Known as the Capital Improvement Program (CIP), the six-year schedule sets funding plans for the town’s infrastructure projects and is incorporated as part of the operating budget.
This year’s $25.4 million plan includes new projects like sidewalk improvements along Spring Street and Locus Street. In recent years, residents have called on the town to improve safety and security for pedestrians in those specific areas.
The town is proposing nearly $1.4 million in funding to construct ADA-compliant 5-foot-wide sidewalks and curb-and-gutter along both sides of old Spring Street. The project would also include curb-cuts and crosswalks, extending from Locust Street to the new Spring Street.
The Locust Street project — which would also cost nearly $1.4 million — also includes sidewalks and curb-and-gutter along both sides of Locust Street. It would extend from old Spring Street to Elden Street.
Both projects may need to be constructed in phases, according to the proposal.

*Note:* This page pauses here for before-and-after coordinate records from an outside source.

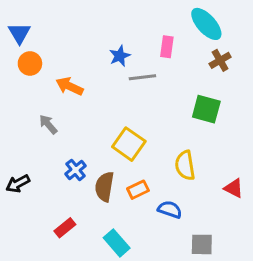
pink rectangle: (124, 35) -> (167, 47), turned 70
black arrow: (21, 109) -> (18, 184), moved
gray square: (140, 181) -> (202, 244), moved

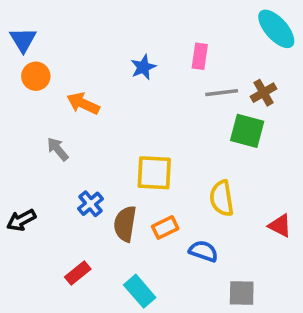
cyan ellipse: (206, 24) -> (276, 29), moved
brown cross: (220, 60) -> (264, 93), moved
gray line: (142, 77) -> (222, 93), moved
yellow square: (129, 144) -> (154, 173), turned -32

The Herndon Town Council is expected to discuss the proposed CIP for 2025-2029 at a work session tonight (Tuesday).
This year’s program continues to benefit from federal funding through the American Rescue Plan Act.
In a presentation, staff noted that many of the projects included in the plan are “addressing aging and deteriorating infrastructure.” The presentation described the plan as “reasonable,” given the current financial climate faced by the town and throughout the country.

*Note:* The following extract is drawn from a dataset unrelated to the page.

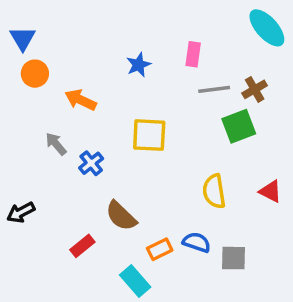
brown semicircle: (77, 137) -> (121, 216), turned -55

A new project to implement life cycle updates at Herndon Community Center is also on the books.
The life-cycle projects, which would cost roughly $1.4 million, are not yet set in stone. The town plans to complete an analysis of the project’s scope by fiscal year 2029 in order to determine what areas need upgrades and replacement. The proposal notes that the roof needs to be replaced.
According to the proposal:
The racquetball court, fitness room, locker rooms, and gym HVAC units were last replaced in 2005 with a useful lifespan of 20 years. An analysis should be completed in FY28 to determine the project scope, estimated replacement schedule and construction costs. This project will replace and upgrade the units and address any duct and related infrastructure work needed to facilitate the new units.
The town also anticipates replacing the floor of three racquetball courts, which was last installed in 1989, and additional work on the sidewalls.